There are almost uncountable enzymes in the body. For the moment, Lamoureux is focusing on the ones responsible for tissue growth and remodeling.

“You always hear that we are made of cells,” he said, “but we’re actually made of cells encased in a fibrous matrix.” In tissue growth, enzymes actually break apart this matrix to make room for new cells. Unfortunately, the same enzymes that help heal cuts and burns can be exploited when cells become cancerous.

“Malignant tumours can use these enzymes to degrade surrounding matrix and spread their own growth. This is how cancer metastasizes.” Lamoureux hopes his modelling of the enzyme mechanism will one day help other researchers determine how to stop cancer cells from co-opting this normal and essential bodily process.

“The standard way of revealing these mechanisms is to isolate an enzyme, feed it and see what it does. But that takes a long time,” he explained. “We’re looking to speed up the process with computer simulations.”

Simulations begin with static pictures of known enzymes. “These have been obtained from enzyme crystals which let us see pretty much every atom in the molecule.” He then builds a three-dimensional computer model of the enzyme. What he ends up with is analogous to a mechanical drawing of a machine with thousands of gears. “We know what it looks like, but we don’t yet know how it works.”

Next comes the tricky part. “The rules of quantum mechanics are the truth, but they are complicated,” he smiled. “To apply them to biochemistry, we need to simplify them as much as we can.” The result is a “controlled approximation” of how the enzyme functions in real life.

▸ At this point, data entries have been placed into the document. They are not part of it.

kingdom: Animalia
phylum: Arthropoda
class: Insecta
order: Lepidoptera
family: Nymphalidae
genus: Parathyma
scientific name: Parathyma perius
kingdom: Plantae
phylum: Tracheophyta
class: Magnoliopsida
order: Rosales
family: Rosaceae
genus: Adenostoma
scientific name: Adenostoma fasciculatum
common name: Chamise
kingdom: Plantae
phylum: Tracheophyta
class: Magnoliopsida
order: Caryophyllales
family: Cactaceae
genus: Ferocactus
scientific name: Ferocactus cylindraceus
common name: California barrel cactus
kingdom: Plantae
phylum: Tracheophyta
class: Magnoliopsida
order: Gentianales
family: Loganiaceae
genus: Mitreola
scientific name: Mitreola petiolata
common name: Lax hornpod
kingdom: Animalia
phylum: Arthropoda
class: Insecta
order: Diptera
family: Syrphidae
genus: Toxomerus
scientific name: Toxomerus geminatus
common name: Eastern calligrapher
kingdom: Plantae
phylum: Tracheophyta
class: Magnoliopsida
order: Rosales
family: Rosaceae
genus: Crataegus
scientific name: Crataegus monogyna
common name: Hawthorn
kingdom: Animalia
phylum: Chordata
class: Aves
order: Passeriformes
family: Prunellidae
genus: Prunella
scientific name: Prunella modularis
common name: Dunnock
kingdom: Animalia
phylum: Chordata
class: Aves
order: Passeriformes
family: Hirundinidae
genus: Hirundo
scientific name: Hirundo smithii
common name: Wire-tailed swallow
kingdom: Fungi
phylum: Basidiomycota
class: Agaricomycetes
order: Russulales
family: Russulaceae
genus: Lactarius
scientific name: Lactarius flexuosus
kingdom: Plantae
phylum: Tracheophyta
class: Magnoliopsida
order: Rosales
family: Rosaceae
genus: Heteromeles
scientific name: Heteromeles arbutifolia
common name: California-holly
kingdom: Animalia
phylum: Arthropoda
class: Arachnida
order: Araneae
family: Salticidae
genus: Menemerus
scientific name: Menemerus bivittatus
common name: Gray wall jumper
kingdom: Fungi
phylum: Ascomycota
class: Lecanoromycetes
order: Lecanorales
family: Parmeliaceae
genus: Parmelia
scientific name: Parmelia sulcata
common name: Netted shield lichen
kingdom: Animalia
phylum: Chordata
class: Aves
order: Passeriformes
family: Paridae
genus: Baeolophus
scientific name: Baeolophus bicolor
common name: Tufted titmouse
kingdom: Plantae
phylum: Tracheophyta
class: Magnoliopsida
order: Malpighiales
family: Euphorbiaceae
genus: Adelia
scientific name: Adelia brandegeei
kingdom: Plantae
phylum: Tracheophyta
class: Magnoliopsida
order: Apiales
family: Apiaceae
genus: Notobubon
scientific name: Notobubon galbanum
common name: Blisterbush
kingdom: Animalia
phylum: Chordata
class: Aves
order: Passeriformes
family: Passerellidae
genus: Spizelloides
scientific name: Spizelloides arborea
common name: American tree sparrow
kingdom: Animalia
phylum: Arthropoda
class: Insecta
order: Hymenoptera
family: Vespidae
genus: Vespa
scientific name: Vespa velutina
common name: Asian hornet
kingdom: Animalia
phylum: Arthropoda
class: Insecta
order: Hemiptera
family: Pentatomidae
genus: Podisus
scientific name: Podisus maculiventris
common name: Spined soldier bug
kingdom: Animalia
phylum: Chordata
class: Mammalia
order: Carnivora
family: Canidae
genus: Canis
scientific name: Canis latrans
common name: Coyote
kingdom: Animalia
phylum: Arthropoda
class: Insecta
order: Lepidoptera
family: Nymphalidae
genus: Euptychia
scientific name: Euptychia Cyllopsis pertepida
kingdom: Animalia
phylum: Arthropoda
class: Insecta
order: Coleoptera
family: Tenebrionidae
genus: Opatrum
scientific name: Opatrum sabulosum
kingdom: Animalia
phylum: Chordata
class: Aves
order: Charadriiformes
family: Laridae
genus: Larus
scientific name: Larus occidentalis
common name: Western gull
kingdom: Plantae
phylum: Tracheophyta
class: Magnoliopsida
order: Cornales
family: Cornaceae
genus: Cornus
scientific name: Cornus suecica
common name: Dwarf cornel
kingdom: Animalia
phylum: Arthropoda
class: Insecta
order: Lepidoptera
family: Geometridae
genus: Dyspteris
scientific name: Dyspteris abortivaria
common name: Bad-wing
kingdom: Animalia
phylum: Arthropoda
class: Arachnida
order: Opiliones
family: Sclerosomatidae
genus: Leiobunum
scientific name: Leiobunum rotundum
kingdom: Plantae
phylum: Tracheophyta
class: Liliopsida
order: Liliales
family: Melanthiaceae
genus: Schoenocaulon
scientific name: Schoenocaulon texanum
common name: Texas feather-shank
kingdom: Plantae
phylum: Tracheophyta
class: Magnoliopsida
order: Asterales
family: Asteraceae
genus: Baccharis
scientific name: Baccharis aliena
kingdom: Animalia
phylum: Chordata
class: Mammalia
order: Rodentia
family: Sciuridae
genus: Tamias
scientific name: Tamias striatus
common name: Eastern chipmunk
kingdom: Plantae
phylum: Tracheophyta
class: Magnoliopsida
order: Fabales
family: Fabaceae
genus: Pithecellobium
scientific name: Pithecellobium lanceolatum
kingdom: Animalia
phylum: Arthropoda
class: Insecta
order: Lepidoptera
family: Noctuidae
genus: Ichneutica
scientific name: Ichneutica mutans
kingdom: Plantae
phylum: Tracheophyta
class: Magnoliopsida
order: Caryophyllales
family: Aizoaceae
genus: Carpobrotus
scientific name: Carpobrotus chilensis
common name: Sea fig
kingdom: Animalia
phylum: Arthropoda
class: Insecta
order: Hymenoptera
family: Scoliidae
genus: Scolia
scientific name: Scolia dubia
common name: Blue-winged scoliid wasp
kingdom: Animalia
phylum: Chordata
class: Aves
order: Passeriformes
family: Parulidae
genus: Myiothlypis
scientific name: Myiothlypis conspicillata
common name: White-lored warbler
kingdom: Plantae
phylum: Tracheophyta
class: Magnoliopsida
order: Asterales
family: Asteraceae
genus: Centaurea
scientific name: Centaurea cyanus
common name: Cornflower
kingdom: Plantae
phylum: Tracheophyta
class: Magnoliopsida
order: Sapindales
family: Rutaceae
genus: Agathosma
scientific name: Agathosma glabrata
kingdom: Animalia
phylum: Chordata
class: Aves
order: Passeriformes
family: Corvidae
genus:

On the computer it appears as a movie.

Each movie is the product of solving millions of large equations which requires supercomputing power. “Five years ago, this work just wouldn’t have been possible. The computer power did not exist.” Now that it does, Lamoureux can develop a simulation in hours or days, not months or years.

The really interesting part comes once the mechanism is simulated. “Then we get to ask ‘what if’ questions.” By knowing how the enzyme works under normal conditions, researchers can change conditions to mimic things like gene defects or the impact of drugs on the enzymes. “We’ll actually be able to see what goes right or wrong in the mechanism.”

Lamoureux’s current work is focused on building a library of known enzyme mechanisms. It is cutting-edge research in the emerging field of functional proteomics. Twenty years from now, he thinks it will be old hat.

“Knowing how computers are getting faster and faster, we’ll almost certainly have a commodity tool in the future. Anyone who knows biology or chemistry will be able to ask these “what if” questions and get an answer they trust almost as much as an experiment. At the very worst, they’ll be able to really focus in on what experiments are worth doing.”